Recently we have heard from acting head of the NHS Ian Carruthers that the high quality scores showed how PCTs were caring for patients with cardiovascular disease. Now health minister Lord Warner has completed his course of treatments and is accusing GPs of falsifying access figures. He plans to introduce random access checks of surgeries to solve the 'mystery of the real difference between what patients and practices report on access'.
Brainwashing is the only possible explanation for how the minister with responsibility for primary care can have so little knowledge and understanding of an issue which is apparently central to the government's plans for this part of the NHS.
First, until now practices have had nothing to gain from artificially boosting access figures. The benefit accrued to PCTs striving for the highest possible star-rating.
GPs were the first to report incidents of PCT gaming, such as warning practices when access checks would be made and offering extra locum cover for those days to ensure appointments were available.
As for patients and practices reporting different findings on access, Lord Warner should by now understand that two different things are being measured. In recent years practices have been measured on the availability of an appointment with any GP within 48 hours. Patients regard access as being able to book an appointment with a GP of their choice at a convenient time and day. Again, GPs have been very clear about how 48-hour targets merely serve to disincentivise practices from offering advance appointments. Now the DoH is taking up this cause as if it was its idea all along and GPs have been trying not to see patients.

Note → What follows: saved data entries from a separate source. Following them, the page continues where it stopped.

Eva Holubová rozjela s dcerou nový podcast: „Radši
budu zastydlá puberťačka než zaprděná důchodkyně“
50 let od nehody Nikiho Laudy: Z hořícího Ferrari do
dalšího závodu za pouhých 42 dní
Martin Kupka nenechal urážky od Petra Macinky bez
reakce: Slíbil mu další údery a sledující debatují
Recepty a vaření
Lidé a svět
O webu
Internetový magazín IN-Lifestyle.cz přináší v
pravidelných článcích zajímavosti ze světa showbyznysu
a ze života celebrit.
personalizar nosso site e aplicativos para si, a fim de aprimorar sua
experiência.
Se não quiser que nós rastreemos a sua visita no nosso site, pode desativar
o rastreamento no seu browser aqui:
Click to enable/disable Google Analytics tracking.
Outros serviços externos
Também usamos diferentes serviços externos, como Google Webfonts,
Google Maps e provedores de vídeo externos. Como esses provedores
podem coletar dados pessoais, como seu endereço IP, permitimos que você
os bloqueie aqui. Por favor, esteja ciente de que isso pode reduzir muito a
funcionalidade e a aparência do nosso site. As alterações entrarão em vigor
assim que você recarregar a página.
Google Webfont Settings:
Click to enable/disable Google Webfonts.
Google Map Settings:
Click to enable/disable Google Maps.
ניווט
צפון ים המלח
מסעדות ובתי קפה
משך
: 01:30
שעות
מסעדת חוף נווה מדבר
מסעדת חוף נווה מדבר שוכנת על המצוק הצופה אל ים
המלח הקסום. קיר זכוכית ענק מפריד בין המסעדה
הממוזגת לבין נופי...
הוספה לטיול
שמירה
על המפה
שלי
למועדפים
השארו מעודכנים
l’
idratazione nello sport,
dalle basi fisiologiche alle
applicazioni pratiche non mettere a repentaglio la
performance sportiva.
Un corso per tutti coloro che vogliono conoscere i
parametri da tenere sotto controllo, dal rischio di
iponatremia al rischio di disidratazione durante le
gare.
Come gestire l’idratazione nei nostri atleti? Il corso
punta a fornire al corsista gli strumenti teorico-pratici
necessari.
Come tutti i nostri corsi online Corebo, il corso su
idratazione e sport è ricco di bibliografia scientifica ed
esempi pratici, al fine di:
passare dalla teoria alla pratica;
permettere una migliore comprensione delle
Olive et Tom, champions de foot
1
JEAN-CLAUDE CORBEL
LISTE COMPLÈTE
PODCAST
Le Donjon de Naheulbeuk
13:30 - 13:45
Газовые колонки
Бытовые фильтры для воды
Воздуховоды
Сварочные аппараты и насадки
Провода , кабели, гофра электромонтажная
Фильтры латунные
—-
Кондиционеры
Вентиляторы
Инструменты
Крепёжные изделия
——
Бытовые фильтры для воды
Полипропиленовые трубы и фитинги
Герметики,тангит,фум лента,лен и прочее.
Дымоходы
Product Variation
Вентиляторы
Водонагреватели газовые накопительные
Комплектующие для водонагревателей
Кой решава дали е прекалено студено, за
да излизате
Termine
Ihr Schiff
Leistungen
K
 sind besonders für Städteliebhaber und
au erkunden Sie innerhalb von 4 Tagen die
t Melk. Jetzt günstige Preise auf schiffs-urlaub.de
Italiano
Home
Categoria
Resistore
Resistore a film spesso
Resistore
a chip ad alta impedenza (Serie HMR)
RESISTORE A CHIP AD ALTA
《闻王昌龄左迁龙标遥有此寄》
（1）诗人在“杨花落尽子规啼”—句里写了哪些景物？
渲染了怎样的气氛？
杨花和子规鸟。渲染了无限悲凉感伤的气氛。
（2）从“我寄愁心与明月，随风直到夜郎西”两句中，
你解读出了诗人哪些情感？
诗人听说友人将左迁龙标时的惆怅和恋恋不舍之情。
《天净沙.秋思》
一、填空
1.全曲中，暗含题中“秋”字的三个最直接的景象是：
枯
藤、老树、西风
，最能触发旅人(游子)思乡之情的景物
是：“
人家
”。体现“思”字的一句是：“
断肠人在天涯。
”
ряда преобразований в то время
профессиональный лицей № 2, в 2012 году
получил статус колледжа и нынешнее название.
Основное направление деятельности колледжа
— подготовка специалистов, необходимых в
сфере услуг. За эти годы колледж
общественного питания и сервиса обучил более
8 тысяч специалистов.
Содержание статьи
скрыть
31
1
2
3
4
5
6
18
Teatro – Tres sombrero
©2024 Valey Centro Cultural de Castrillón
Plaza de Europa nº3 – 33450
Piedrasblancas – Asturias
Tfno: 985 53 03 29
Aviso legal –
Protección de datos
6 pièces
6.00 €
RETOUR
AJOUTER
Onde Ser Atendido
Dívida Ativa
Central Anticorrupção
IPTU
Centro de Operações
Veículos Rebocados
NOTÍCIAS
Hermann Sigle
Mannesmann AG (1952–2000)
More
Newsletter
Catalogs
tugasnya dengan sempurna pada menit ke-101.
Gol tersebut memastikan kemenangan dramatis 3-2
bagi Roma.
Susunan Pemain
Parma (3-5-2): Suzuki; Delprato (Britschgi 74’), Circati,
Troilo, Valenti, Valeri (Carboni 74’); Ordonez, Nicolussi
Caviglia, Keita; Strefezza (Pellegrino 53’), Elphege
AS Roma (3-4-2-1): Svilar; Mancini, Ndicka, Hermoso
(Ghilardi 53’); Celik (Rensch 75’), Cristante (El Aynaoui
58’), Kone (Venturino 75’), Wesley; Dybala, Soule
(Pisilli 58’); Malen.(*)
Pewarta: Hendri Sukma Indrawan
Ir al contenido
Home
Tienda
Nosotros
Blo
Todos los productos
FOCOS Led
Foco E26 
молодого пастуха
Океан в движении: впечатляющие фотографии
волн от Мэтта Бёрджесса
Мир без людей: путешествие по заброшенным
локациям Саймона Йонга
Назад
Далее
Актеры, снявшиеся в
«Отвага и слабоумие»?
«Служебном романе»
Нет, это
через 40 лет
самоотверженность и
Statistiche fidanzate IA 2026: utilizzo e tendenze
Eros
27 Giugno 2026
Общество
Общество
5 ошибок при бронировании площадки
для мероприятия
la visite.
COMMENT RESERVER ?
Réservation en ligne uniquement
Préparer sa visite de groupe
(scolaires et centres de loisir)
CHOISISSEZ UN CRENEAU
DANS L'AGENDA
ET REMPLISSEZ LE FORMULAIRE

Sadly, facts don't make good headlines and having cast GPs as the villains of the piece in recent months the DoH has found some convenient scapegoats.
Over the past few weeks, this column has called on LMC representatives to give Lord Warner a fair hearing and talked about the need for GPs to bring positive solutions to the negotiating table with the DoH rather than blank refusal of change.
Such a process must be two way. Those in the Richmond House machine and their representatives must also treat the profession fairly and work with the facts, not some form of demonising mythology. Only then can reform move forward.